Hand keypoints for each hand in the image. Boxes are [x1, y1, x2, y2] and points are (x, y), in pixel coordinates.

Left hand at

════════════════════

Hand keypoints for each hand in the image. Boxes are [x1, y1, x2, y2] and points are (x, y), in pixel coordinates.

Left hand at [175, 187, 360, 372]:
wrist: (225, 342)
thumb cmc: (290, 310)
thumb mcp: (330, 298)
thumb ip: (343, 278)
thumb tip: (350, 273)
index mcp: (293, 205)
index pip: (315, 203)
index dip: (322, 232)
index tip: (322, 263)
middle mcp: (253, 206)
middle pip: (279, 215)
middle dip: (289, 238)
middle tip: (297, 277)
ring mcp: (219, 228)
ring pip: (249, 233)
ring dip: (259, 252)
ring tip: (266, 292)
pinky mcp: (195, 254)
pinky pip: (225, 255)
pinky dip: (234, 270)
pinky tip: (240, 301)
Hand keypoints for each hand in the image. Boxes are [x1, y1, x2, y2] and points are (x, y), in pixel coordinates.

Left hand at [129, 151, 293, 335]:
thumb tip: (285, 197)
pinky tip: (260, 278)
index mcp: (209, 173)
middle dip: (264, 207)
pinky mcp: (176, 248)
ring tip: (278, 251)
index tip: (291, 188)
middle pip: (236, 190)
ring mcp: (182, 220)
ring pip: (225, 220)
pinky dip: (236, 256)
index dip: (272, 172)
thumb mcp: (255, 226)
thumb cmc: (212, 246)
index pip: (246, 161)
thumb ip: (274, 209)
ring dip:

════════════════════

## PROBLEM STATEMENT
In the entries above, find every line with the word "Left" and list it.

## EXERCISE RESPONSE
Left hand at
Left hand at [175, 187, 360, 372]:
Left hand at [129, 151, 293, 335]:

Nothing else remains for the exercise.